### EXTRACT:
==============================

Esmolol dosing information

Usual Adult Dose for Atrial Fibrillation:

Initial dose: Loading infusion of 500 mcg/kg/min (0.5 mg/kg/min) over one minute.
Maintenance dose: 50 mcg/kg/min (0.05 mg/kg/min) for 4 minutes.

Usual Adult Dose for Atrial Flutter:

Initial dose: Loading infusion of 500 mcg/kg/min (0.5 mg/kg/min) over one minute.
Maintenance dose: 50 mcg/kg/min (0.05 mg/kg/min) for 4 minutes.

Usual Adult Dose for Supraventricular Tachycardia:

Initial dose: Loading infusion of 500 mcg/kg/min (0.5 mg/kg/min) over one minute.
Maintenance dose: 50 mcg/kg/min (0.05 mg/kg/min) for 4 minutes.

Usual Adult Dose for Intra- or Post-op SVT or Hypertension:

Immediate control: 80 mg (approximately 1 mg/kg) bolus dose over 30 seconds followed by a 150 mcg/kg/min infusion, if necessary. Adjust the infusion rate as required up to 300 mcg/kg/min to maintain desired heart rate and/or blood pressure.
Gradual control: The dosing schedule is the same as that used in supraventricular tachycardia.

==============================

### RECORDED DATA:
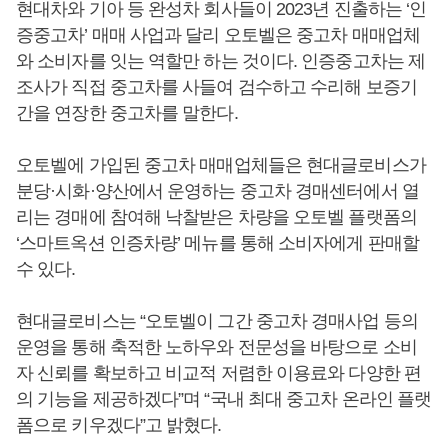
현대차와 기아 등 완성차 회사들이 2023년 진출하는 ‘인
증중고차’ 매매 사업과 달리 오토벨은 중고차 매매업체
와 소비자를 잇는 역할만 하는 것이다. 인증중고차는 제
조사가 직접 중고차를 사들여 검수하고 수리해 보증기
간을 연장한 중고차를 말한다.
오토벨에 가입된 중고차 매매업체들은 현대글로비스가
분당·시화·양산에서 운영하는 중고차 경매센터에서 열
리는 경매에 참여해 낙찰받은 차량을 오토벨 플랫폼의
‘스마트옥션 인증차량’ 메뉴를 통해 소비자에게 판매할
수 있다.
현대글로비스는 “오토벨이 그간 중고차 경매사업 등의
운영을 통해 축적한 노하우와 전문성을 바탕으로 소비
자 신뢰를 확보하고 비교적 저렴한 이용료와 다양한 편
의 기능을 제공하겠다”며 “국내 최대 중고차 온라인 플랫
폼으로 키우겠다”고 밝혔다.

==============================

### YOUR INSTRUCTIONS:
Answer these questions from the esmolol dosing information.
(a) What loading infusion is given as the initial dose for atrial fibrillation, and over how long?
(b) What bolus dose is given for immediate control of intra- or post-op SVT or hypertension?
(c) Up to what rate may the infusion be adjusted for immediate control?

### COMPLETED EXERCISE:
(a) 500 mcg/kg/min (0.5 mg/kg/min) over one minute.
(b) 80 mg (approximately 1 mg/kg) over 30 seconds.
(c) Up to 300 mcg/kg/min.